Dewi Kecapi menatapnya tajam.
sejenak kemudian ia manggut-manggut... sekaligus menjulurkan tangannya untuk
membebaskan jalan darah Ouw Yang Bun yang tertotok itu
"Aaah..." Ouw Yang
Bun menarik nafas dalam-dalam.
setelah itu badannya mulai
bergerak.
"Terima-kasih,
Nona," ucapnya.
"siapa Anda?" tanya
Dewi Kecapi.
"Namaku Ouw Yang
Bun," sahutnya lalu bertanya.
"Bolehkah aku tahu siapa
Nona?"
"Aku Dewi Kecapi, juga
adalah Putri suku Hui."
"Hah?" Ouw Yang Bun
terkejut dan segera memberi hormat.
"Ternyata Nona Putri suku
Hui.
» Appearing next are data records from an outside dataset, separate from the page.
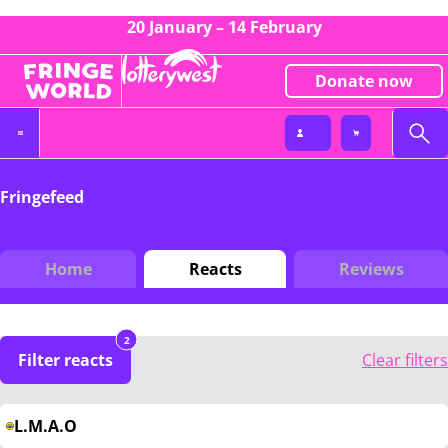
20 January – 14 February
Donate now
Fringefeed
Home
Reacts
Reviews
2
Filter reacts
Clear filters
L.M.A.O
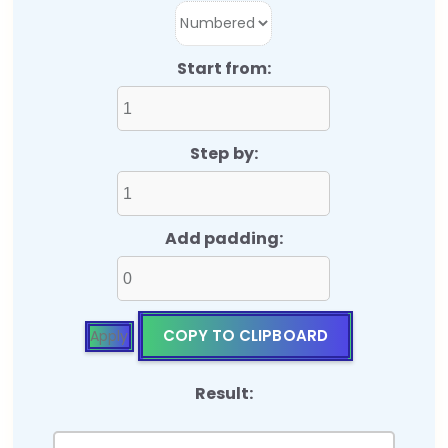
Start from:
Step by:
Add padding:
COPY TO CLIPBOARD
Apply
Result:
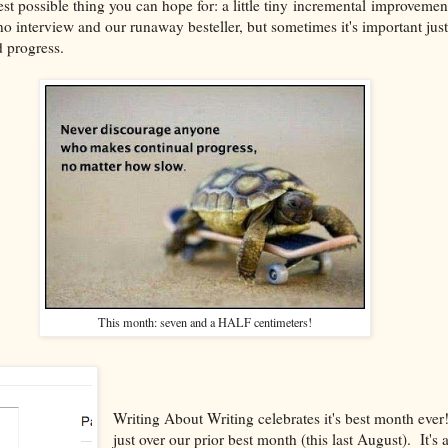
 best possible thing you can hope for: a little tiny incremental improvemen
 interview and our runaway besteller, but sometimes it's important just 
 progress.
This month: seven and a HALF centimeters!
Writing About Writing celebrates it's best month ev
just over our prior best month (this last August). It's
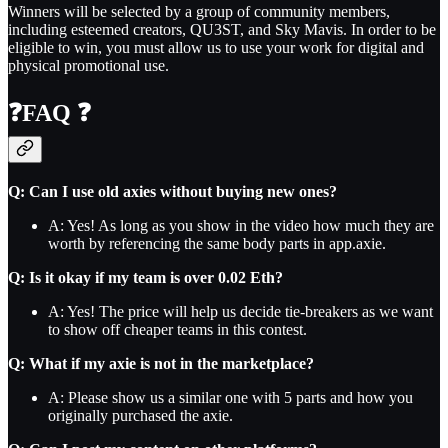
Winners will be selected by a group of community members,
including esteemed creators, QU3ST, and Sky Mavis. In order to be
eligible to win, you must allow us to use your work for digital and
physical promotional use.
❓
FAQ
❓
Q: Can I use old axies without buying new ones?
A: Yes! As long as you show in the video how much they are
worth by referencing the same body parts in app.axie.
Q: Is it okay if my team is over 0.02 Eth?
A: Yes! The price will help us decide tie-breakers as we want
to show off cheaper teams in this contest.
Q: What if my axie is not in the marketplace?
A: Please show us a similar one with 5 parts and how you
originally purchased the axie.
Tapi kenapa Nona berada di Tionggoan?"
"Aku mencari
seseorang," sahut Dewi Kecapi sambil menatapnya.
"Kenapa engkau berada di
sini dan siapa yang menotok jalan darahmu?"
"Aku mencari putriku yang
diculik orang, tapi malah aku dilumpuhkan." Ouw Yang Bun
menggeleng-gelengkan kepala.
"Mereka telah membawa
pergi putriku. Kalau Nona tidak muncul, mungkin aku akan dimangsa binatang
buas."
"Siapa yang menculik
putrimu?"
"Bu sim Hoatsu."
"Apa?" Dewi Kecapi
tersentak.
"Bu sim Hoatsu yang
menculik putrimu?"
"Ya." Ouw Tang Bun
mengangguk dengan wajah murung.
"Entah di bawa ke mana
putriku...."
"Hm" dengus Dewi
Kecapi.
"Busim Hoatsu, ke mana
engkau pergi, aku pasti memburumu"
"Nona...." Ouw
YangBun menatapnya dengan heran.
"Nona punya dendam dengan
Bu sim Hoatsu itu?"
"Ya." Dewi Kecapi
mengangguk.
"Dia membunuh ke dua
orang tuaku, maka aku harus menuntut balas kepadanya."
"Tapi...." Ouw Yang
Bun menghela nafas panjang.
"Bu sim Hoatsu
berkepandaian tinggi, bahkan kini ditambah Im Sie Popo yang kepandaiannya lebih
tinggi. oleh karena itu, sulit bagi Nona untuk menuntut balas."
"Siapa Im Sie Popo
itu?"
"Im Sie Popo bernama Kwee
In Loan..." tutur Ouw Yang Bun tentang itu
"Kini dia telah gila dan
dibawah pengaruh Bu sim Hoatsu."
"Ngmm" Dewi Kecapi
manggut-manggut.
"Oh ya Mereka menuju ke
arah mana?"
"Tuh" Ouw Yang Bun
menunjuk ke arah mereka pergi.
"Nona harus berhati-hati,
sebab Bu sim Hoatsu mahir ilmu hitam"
"Terima kasih," ucap
Dewi Kecapi, kemudian melesat pergi.
"sampai jumpa...."
Ouw YangBun berdiri termangu-
mangu, lama sekali barulah melesat pergi mengikuti arah itu pula.